Um 20:00 Uhr begann die Filmnacht. Es wurden zahlreiche Filme gezeigt, ich sah mir in Begleitung von Mirco und Huba (Hubert) Troya an. Die anderen gingen irgendwo Cocktails trinken. Der Film war für meinen Geschmack zu unübersichtlich, so schlug ich mich also durch diese "anspruchsvolle" Kost. Diverse Male kippte ich fast von meinem Sitzplatz, weil ich mit den beiden Jungs über den Film gelästert hatte und dabei einen mittelschweren Lachanfall bekam. Böse Blicke trafen mich als ich zum 10ten mal fragte, wer dieser Kerl in Minirock denn nun gleich noch sei? So zog ich mich irgendwann zurück um schlafen zu gehen. Ich schlenderte zum "Schlaf-Flur" und dachte mir so: Halt Stop, hab ich da nicht was vergessen? Ah, richtig, der junge Sven wird ja mal wieder ein Jährchen älter. Und wir haben keine Torte für ihn? Das geht ja garnicht an, los, Elfchen, denk dir was aus... So wurde ich furchtbar kreativ und besorgte verschiendene Dinge für die perfekte Geburtstags-Torte. Eine schwarze Kerze deponiert auf einem schön angerichteten Nutella-Brötchen, umrahmt von 4 Ü-Eiern auf einem Pappteler. Eine extra Erlaubnis für die brennende Geburstagskerze war schnell geholt, der Dackelblick zieht eben immer. Um Punkt 0:00 Uhr überreichten wir Sven seine Geburstagstorte und ließen ihn und Kai mit diesem Prachtwerk alleine im Kinosaal zurück. Auch Elfchen müssen schlafen, dachte ich mir dann irgendwann und legte mich in meine Schlafecke. Leider erwies sich das als höchst unbequem und so zog ich um. Mein neues Reich sollte der Toilettenflur im Keller sein. Nach einer Stunde Herumwälzen schloss ich das Fenster durch das ohrenbetäubender Lärm drang. Ich bastelte mir ein Schild mit der Aufschrift "Bitte bitte Ruhe, das kleine Waldelfchen braucht doch ihren Schlaf..."

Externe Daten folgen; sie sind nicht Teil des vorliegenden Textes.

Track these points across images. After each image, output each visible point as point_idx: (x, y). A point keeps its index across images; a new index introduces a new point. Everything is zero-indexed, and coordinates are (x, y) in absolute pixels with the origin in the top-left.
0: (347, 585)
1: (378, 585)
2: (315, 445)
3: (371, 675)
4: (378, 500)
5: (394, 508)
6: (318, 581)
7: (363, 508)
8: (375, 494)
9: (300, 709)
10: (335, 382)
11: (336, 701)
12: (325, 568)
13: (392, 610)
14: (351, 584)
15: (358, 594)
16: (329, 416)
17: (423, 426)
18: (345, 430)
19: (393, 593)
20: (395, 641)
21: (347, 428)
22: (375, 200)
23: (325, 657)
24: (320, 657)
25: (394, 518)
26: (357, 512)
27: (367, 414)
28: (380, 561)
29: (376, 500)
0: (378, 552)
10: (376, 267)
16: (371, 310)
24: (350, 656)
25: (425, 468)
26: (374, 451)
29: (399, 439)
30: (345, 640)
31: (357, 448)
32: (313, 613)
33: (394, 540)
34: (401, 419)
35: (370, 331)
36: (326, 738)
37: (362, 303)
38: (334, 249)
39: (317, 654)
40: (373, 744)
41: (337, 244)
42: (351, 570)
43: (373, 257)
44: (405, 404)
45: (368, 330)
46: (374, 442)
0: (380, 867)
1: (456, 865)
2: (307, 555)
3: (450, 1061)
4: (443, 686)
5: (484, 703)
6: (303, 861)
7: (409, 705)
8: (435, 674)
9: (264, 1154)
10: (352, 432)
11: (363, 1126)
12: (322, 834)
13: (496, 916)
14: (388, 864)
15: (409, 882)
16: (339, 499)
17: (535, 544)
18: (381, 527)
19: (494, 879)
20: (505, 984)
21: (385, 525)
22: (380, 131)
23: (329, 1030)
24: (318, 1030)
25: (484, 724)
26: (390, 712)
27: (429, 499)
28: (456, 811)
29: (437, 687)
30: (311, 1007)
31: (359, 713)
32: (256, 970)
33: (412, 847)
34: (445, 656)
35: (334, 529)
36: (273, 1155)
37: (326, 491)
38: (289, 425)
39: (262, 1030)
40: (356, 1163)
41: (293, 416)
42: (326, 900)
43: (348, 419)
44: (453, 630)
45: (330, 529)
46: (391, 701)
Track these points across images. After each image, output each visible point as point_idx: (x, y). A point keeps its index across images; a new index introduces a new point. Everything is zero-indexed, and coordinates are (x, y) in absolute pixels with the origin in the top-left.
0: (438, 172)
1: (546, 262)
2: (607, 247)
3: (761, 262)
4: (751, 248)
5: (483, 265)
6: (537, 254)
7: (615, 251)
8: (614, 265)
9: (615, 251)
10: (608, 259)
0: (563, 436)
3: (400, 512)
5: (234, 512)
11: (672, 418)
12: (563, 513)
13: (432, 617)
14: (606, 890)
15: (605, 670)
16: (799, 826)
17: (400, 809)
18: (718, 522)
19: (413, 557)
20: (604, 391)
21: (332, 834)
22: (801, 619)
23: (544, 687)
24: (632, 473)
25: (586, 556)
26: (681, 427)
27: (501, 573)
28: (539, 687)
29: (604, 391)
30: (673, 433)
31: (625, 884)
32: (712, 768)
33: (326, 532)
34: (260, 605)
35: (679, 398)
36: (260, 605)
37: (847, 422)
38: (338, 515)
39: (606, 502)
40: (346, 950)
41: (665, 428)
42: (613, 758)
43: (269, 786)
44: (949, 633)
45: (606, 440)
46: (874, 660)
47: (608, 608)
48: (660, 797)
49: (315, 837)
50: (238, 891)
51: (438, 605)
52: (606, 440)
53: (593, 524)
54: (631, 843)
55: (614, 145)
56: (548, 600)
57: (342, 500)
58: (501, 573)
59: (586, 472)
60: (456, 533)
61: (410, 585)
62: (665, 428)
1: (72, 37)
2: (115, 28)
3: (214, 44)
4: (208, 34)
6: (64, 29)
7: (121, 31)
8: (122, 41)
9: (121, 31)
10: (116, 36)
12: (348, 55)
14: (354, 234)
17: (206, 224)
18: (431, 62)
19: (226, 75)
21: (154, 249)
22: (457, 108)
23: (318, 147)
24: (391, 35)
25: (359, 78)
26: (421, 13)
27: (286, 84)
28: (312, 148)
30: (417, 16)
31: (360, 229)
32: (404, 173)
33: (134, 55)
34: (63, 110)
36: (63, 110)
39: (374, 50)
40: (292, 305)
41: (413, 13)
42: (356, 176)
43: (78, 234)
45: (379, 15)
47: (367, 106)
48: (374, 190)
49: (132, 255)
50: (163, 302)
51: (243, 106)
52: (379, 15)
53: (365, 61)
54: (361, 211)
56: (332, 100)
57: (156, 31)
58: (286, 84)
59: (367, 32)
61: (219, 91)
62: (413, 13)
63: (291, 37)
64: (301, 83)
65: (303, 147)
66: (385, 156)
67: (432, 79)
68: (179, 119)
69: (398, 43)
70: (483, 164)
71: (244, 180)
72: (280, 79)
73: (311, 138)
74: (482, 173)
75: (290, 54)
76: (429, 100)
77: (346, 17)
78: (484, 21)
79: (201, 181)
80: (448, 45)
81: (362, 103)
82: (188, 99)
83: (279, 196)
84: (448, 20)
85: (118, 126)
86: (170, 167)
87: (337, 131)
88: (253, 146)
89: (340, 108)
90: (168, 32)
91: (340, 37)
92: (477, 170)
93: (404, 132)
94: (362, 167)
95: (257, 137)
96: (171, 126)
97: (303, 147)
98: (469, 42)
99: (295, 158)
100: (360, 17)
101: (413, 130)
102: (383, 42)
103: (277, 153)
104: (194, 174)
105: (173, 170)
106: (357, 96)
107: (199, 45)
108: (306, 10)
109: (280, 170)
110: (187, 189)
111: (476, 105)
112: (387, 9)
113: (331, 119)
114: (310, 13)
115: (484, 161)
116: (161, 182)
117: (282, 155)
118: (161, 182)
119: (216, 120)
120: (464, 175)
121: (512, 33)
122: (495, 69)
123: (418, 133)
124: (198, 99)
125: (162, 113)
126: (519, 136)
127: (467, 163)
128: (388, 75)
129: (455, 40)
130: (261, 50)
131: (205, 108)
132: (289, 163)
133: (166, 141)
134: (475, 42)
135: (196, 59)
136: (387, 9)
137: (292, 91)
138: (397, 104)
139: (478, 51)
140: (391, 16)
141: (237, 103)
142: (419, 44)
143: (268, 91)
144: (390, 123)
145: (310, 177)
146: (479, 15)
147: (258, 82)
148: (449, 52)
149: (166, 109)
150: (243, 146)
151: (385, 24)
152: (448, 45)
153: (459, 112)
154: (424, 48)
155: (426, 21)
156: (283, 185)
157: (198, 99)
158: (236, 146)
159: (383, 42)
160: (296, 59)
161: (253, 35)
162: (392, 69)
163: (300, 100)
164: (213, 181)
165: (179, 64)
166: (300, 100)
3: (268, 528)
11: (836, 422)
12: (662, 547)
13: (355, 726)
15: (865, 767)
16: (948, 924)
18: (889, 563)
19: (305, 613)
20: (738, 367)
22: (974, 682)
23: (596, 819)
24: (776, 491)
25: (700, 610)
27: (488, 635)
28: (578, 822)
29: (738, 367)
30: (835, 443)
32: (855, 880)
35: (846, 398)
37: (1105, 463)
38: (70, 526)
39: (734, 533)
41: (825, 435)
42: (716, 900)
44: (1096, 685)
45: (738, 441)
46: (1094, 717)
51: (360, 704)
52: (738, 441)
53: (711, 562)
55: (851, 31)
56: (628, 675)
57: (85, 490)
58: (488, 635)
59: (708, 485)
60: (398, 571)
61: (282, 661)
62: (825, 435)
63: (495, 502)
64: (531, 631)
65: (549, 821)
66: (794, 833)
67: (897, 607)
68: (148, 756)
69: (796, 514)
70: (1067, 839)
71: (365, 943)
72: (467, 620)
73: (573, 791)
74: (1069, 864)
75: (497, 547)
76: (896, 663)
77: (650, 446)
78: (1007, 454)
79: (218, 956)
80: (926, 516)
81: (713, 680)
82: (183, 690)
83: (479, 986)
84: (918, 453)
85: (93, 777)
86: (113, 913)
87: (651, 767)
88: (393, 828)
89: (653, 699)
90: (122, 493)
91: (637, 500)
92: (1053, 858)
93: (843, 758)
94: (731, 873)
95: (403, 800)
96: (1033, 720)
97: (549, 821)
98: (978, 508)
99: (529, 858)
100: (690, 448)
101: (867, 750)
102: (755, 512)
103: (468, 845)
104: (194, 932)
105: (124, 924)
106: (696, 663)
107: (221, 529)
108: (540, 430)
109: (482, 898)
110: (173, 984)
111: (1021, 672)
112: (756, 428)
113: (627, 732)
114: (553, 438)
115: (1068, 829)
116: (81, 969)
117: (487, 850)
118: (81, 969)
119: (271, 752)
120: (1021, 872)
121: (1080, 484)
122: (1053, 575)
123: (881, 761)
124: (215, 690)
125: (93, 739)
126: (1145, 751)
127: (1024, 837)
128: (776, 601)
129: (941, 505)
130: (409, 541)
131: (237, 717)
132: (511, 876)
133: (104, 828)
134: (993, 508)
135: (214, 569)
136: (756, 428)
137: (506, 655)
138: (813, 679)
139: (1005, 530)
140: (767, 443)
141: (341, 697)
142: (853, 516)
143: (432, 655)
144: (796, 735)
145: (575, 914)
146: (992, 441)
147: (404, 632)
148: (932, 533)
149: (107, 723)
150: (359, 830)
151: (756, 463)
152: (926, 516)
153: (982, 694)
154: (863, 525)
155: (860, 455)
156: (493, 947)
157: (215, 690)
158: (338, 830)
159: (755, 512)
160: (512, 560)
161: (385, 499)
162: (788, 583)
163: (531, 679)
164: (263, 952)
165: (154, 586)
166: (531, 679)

Dies fanden einige Leute so niedlich das sie mich gleich alle fotografieren mussten und solch süsser Kram. Im Endefekt hat mir das Schild ja was gebracht, nämlich 6 Stunden Schlaf und relativ viele Sympathiepunkte bei einigen Menschen.

Der Morgen danach

Am Sonntag morgen stand ich gut gelaunt auf, putzte mir meine Beisserchen und klebte mir meine Ohren wieder richtig an. Ich wurde von vielen Leuten auf mein gar sooo niedliches Schild angesprochen und fühlte mich irgendwie reichlich verarscht. Ich entschloss mich beim "Plan des Väterchens" mitzuspielen und musste meine Chance natürlich erstmal auswürfeln. Ich kam also an den Alveran-Stand und sagte "Hallo" Lange Zeit herrschte Stille, nur das vertraute Schnarchen der übermüdeten Rollenspieler nebenan war zu hören. Ich war so verplant und müde, dass ich nicht mal meinen eigenen Namen wusste und erstmal einige Zeit über diese durchaus poetische Frage "Wie heißt du?" nachdenken musste. Um 10:00 Uhr wurden die Teilnehmer bekannt gegeben. Und wie sollte es auch anders kommen? Ich war dabei. Die Runde war erste Klasse. Ich werde die großen Augen von Patrick "Paddy" Fritz nicht vergessen, als er mich zum wiederholten Male ungläubig fragte: "Mit was fliegst du?" Ja, meine Damen und Herren, meine Hexe hat ein gar praktisches und kreatives Fluggerät - einen Bollerwagen.

Irgendwann waren dann auch alle müde und wollten nach hause, also fuhren wir frohen Mutes los. Es war keine besondere Autofahrt, diverse Anekdoten wurden erzählt, die deutschen Autobahnklos unsicher gemacht und viele andere lustige Dinge. Die RSCTler hatten wieder mal eine mehr oder weniger gelungene Convention hinter sich gebracht und fielen wohl alle nach und nach ins Bettchen. Was ich noch zum Ratcon zu sagen habe? Ich vergleiche ihn einfach mal mit einer Blume, die lange kein Wasser mehr gesehen hat. Hoffentlich erblüht sie nächstes Jahr noch einmal richtig.